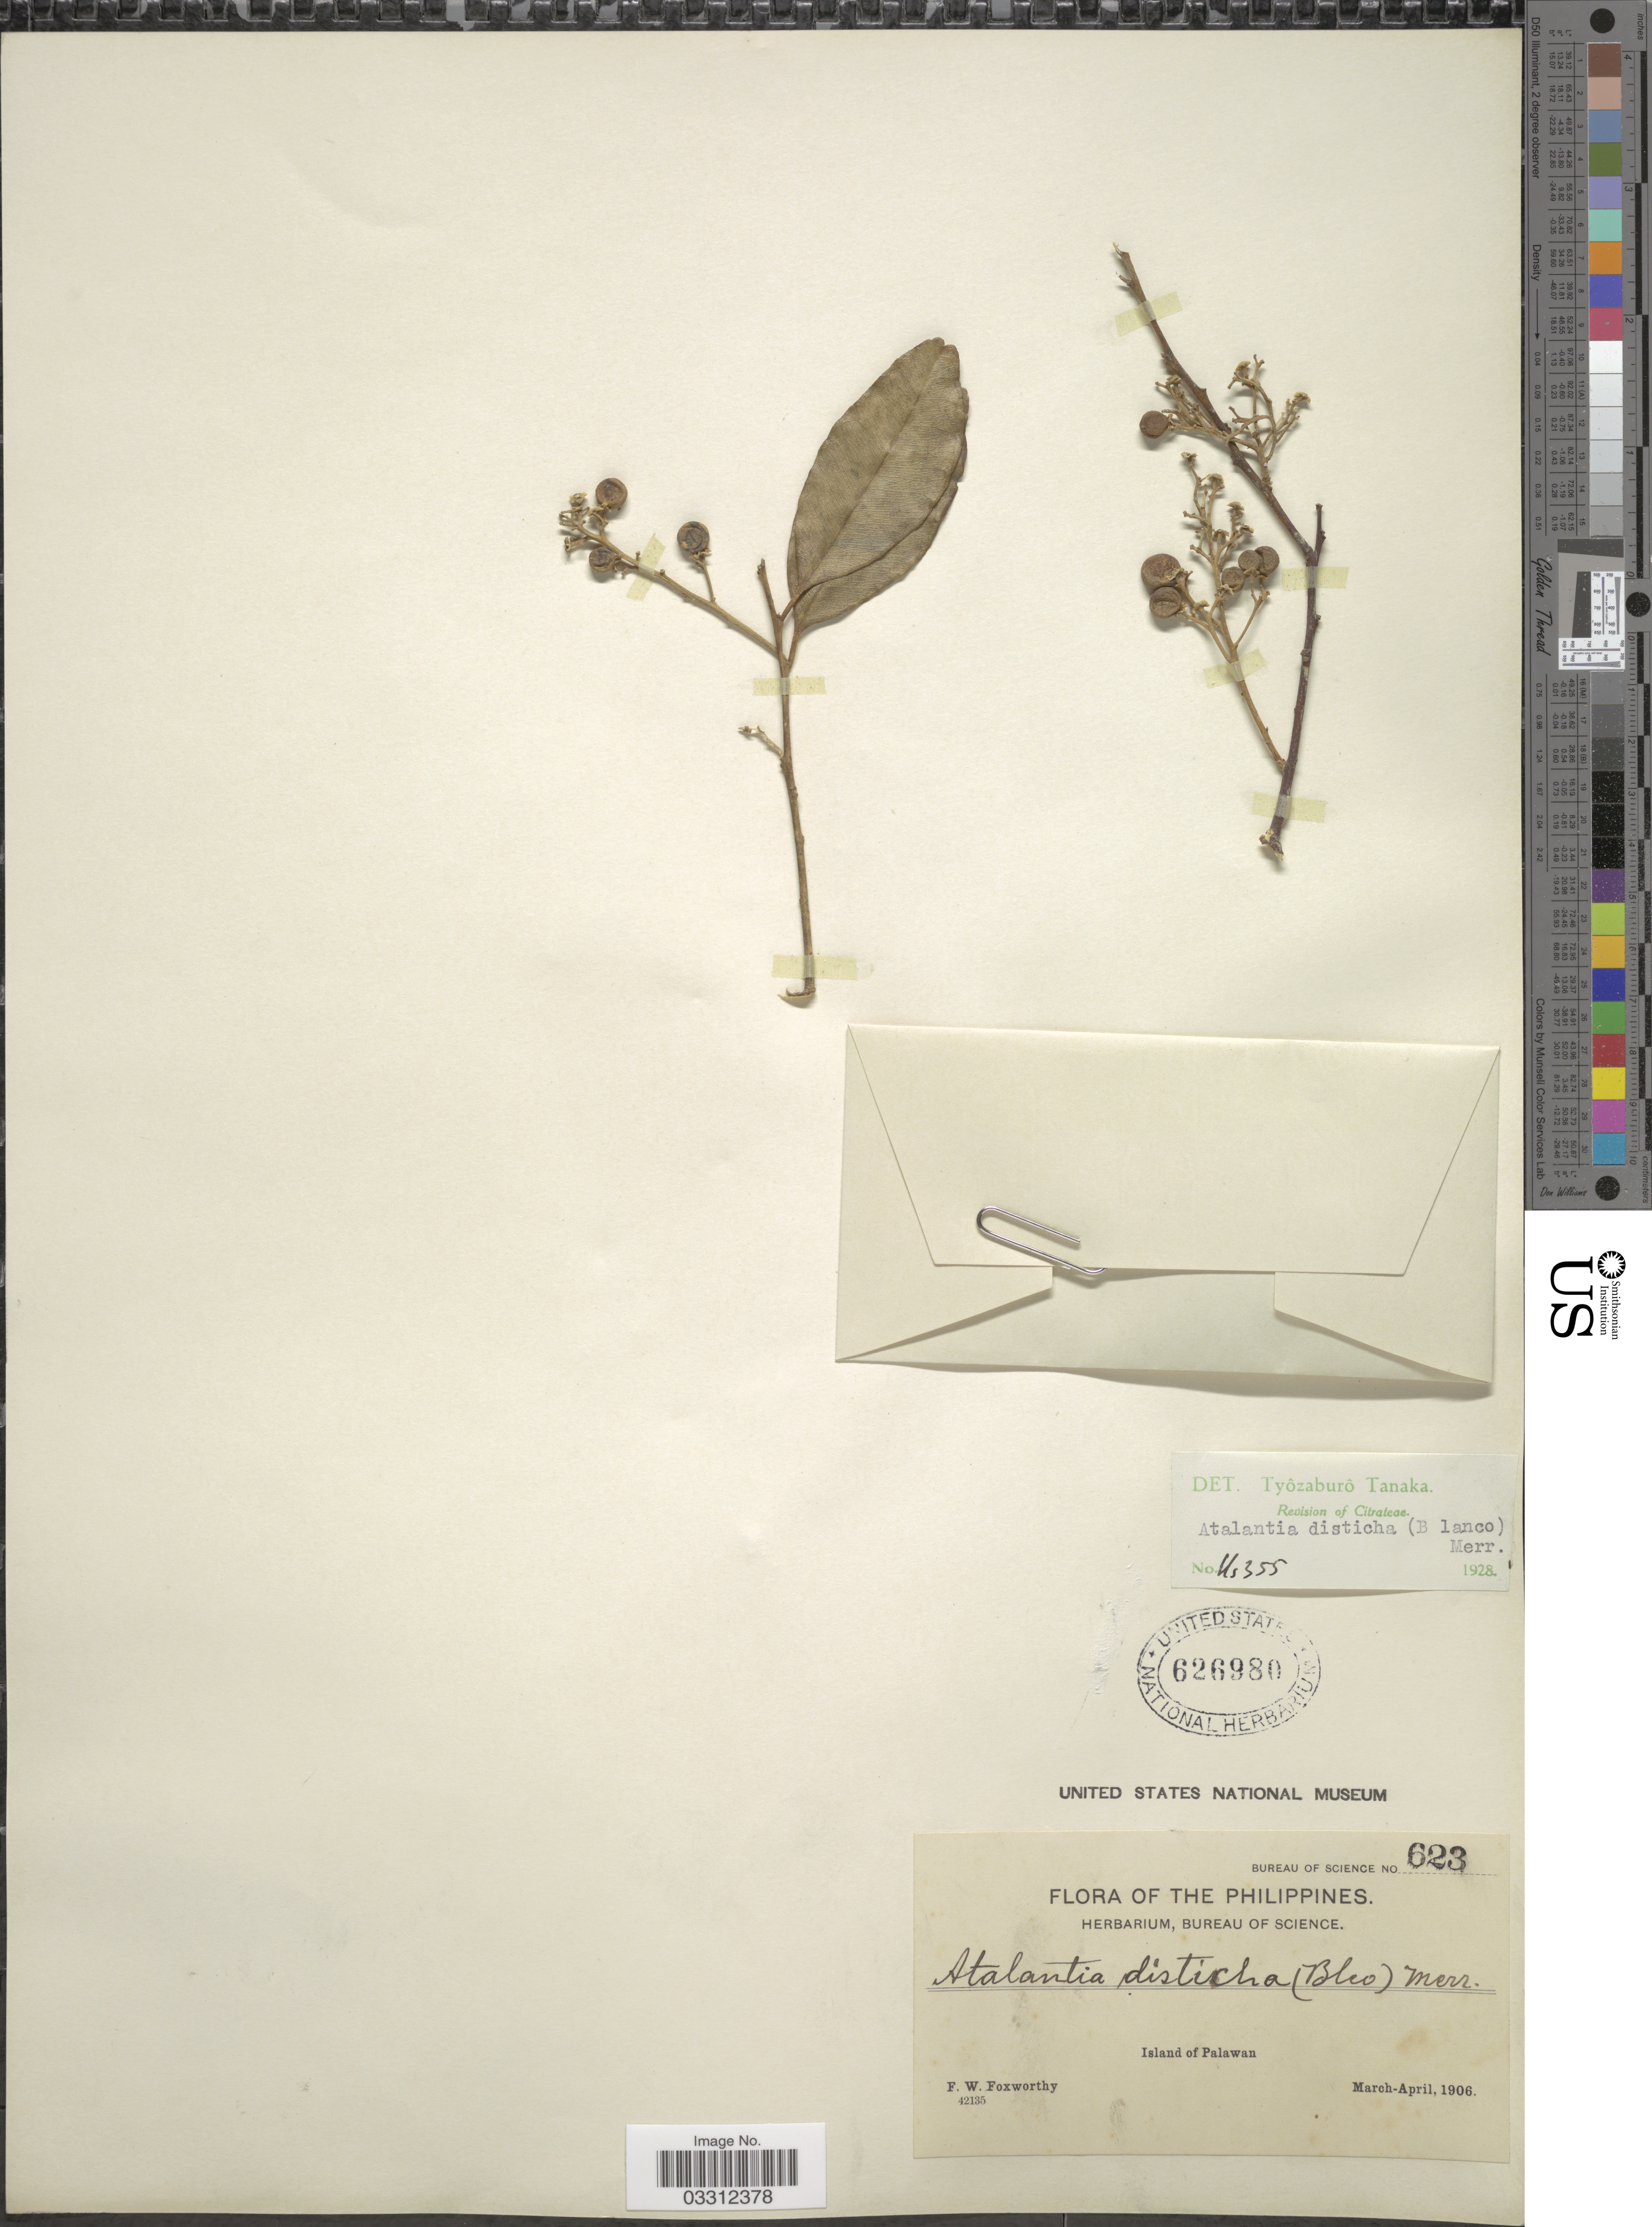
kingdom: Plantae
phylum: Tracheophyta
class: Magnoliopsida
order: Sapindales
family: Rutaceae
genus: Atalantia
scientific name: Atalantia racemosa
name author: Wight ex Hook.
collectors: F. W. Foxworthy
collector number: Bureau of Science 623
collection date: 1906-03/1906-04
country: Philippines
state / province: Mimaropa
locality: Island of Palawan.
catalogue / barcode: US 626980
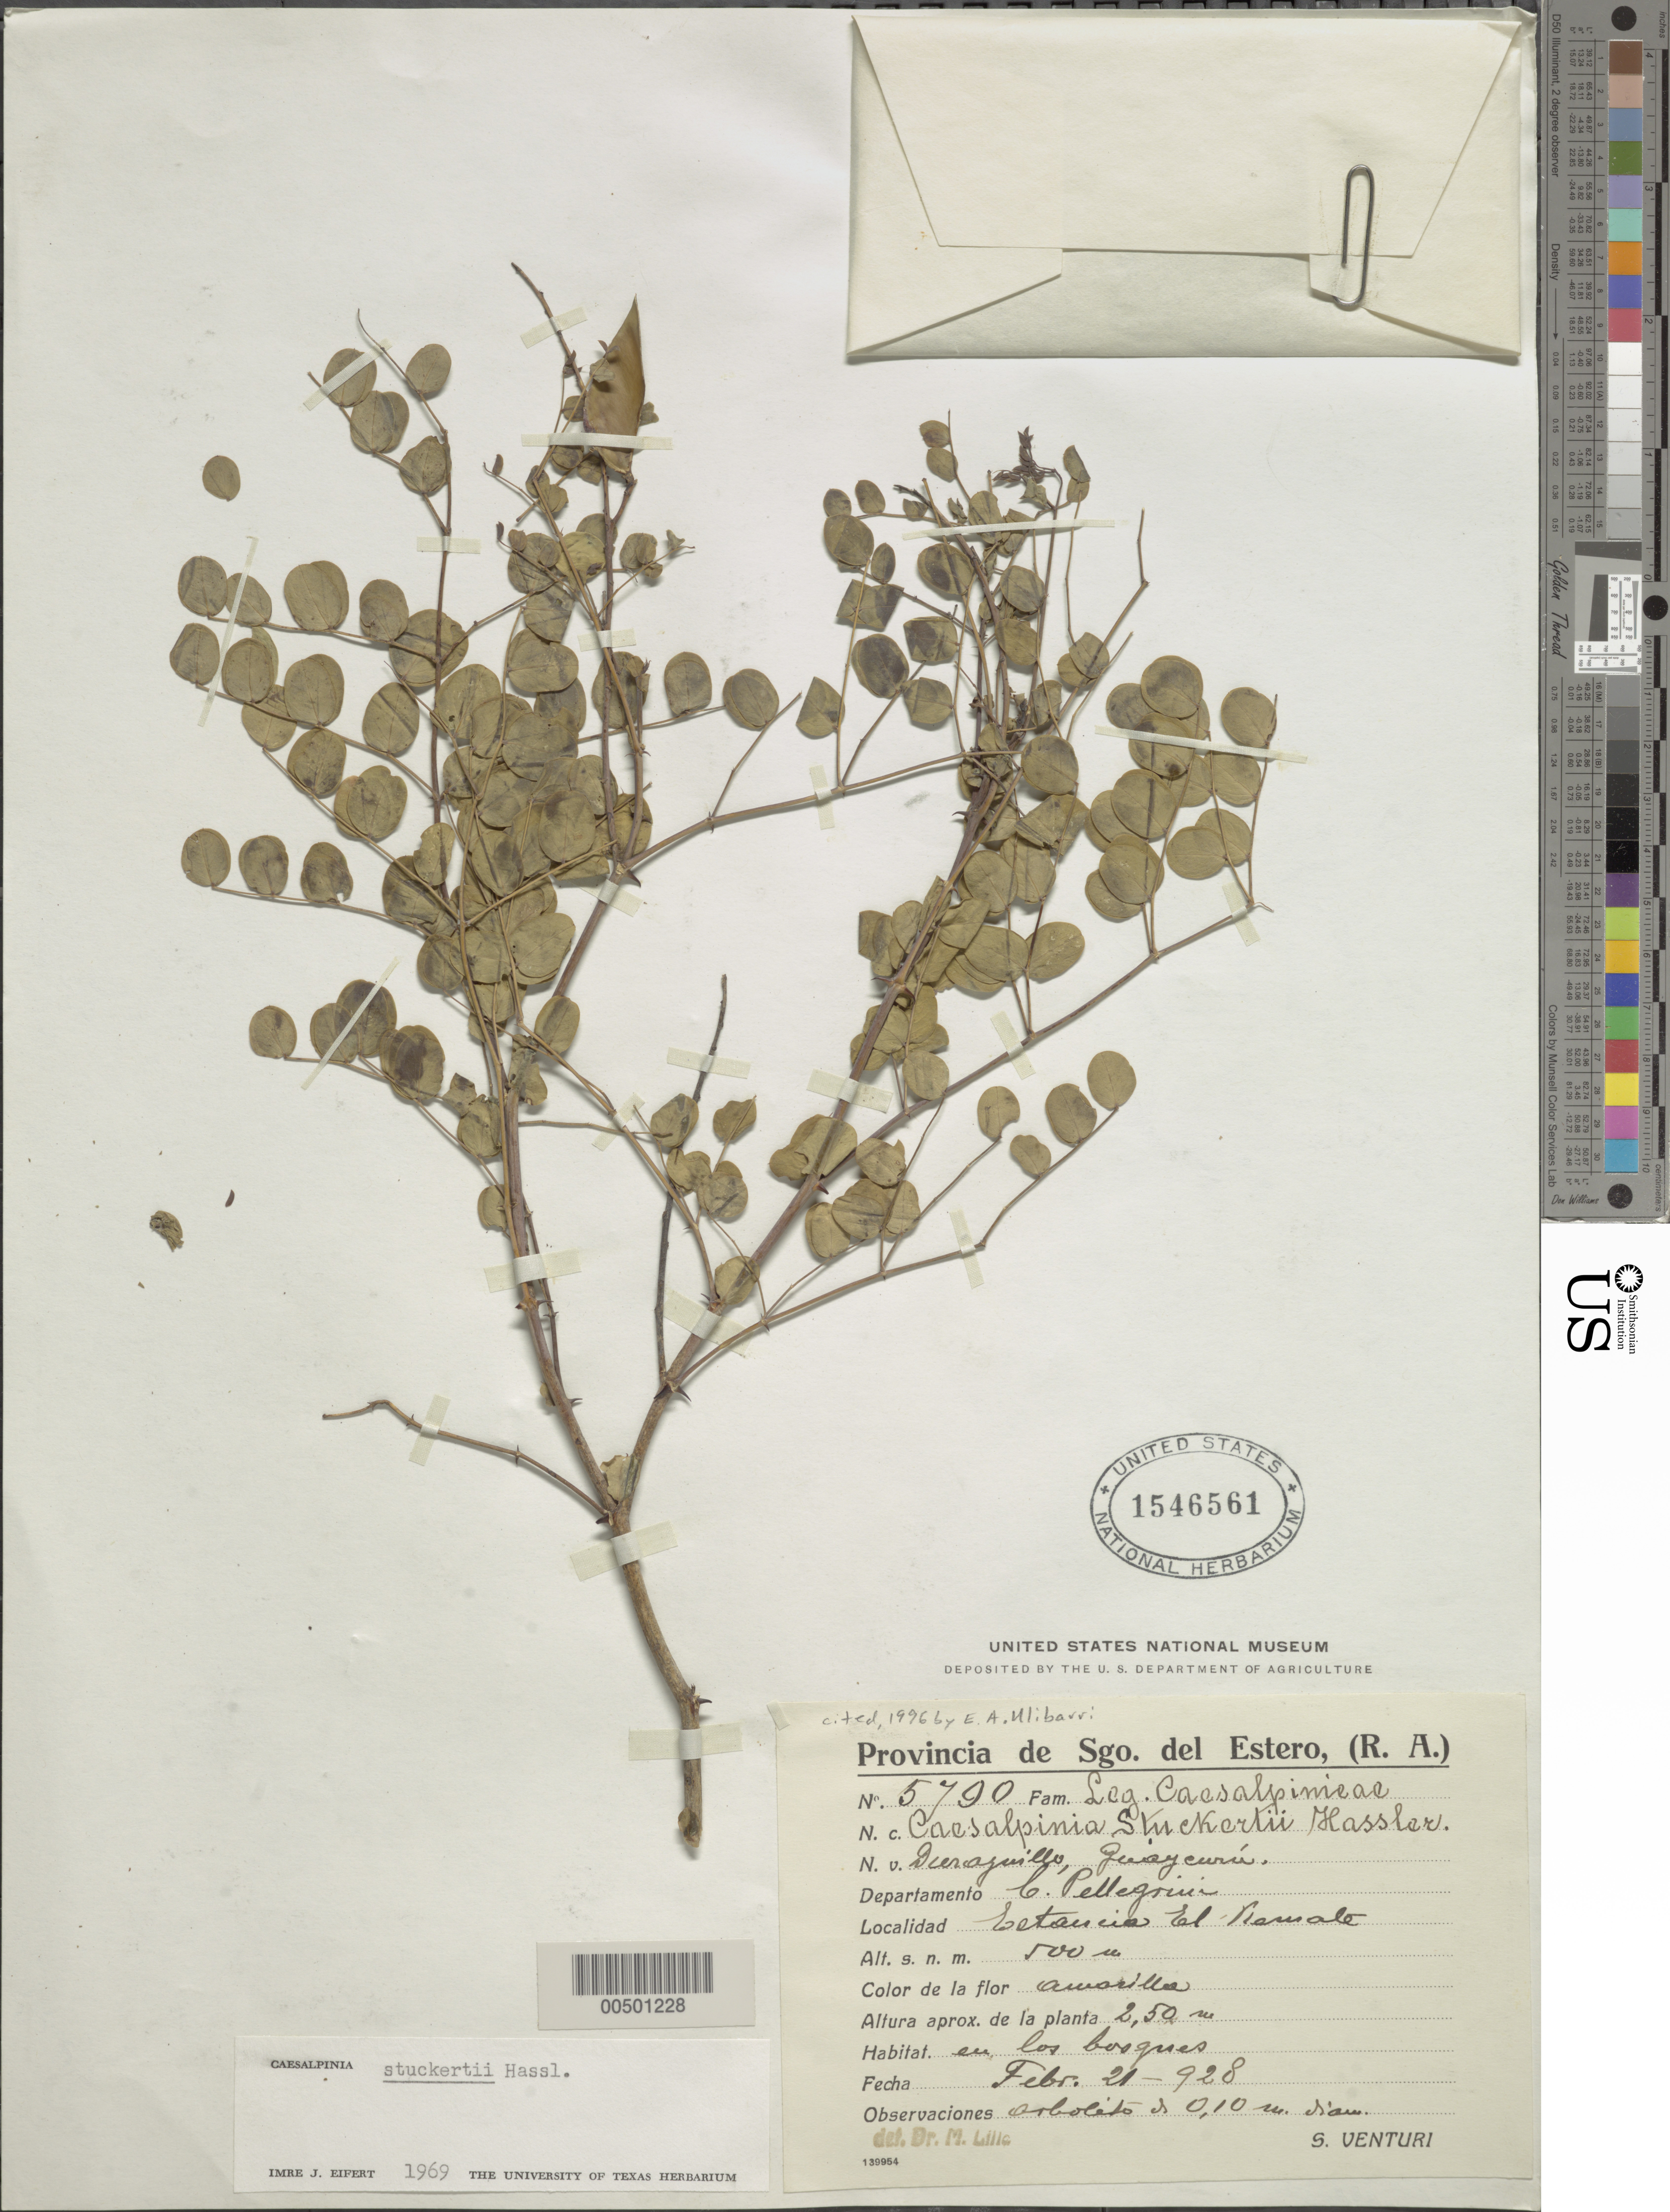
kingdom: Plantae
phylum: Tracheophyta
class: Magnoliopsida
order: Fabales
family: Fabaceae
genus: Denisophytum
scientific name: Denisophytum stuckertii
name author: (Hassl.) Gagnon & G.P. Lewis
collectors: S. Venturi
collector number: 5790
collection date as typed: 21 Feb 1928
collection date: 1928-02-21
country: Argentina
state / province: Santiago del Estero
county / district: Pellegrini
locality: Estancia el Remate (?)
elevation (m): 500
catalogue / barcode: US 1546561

▶ **TASK GOAL**: Retype the records from the line with "name author: Wight ex Hook." through the last line of the records, leaving the pictures out.

▶ **SOLUTION**:
name author: Wight ex Hook.
collectors: F. W. Foxworthy
collector number: Bureau of Science 623
collection date: 1906-03/1906-04
country: Philippines
state / province: Mimaropa
locality: Island of Palawan.
catalogue / barcode: US 626980
kingdom: Plantae
phylum: Tracheophyta
class: Magnoliopsida
order: Fabales
family: Fabaceae
genus: Denisophytum
scientific name: Denisophytum stuckertii
name author: (Hassl.) Gagnon & G.P. Lewis
collectors: S. Venturi
collector number: 5790
collection date as typed: 21 Feb 1928
collection date: 1928-02-21
country: Argentina
state / province: Santiago del Estero
county / district: Pellegrini
locality: Estancia el Remate (?)
elevation (m): 500
catalogue / barcode: US 1546561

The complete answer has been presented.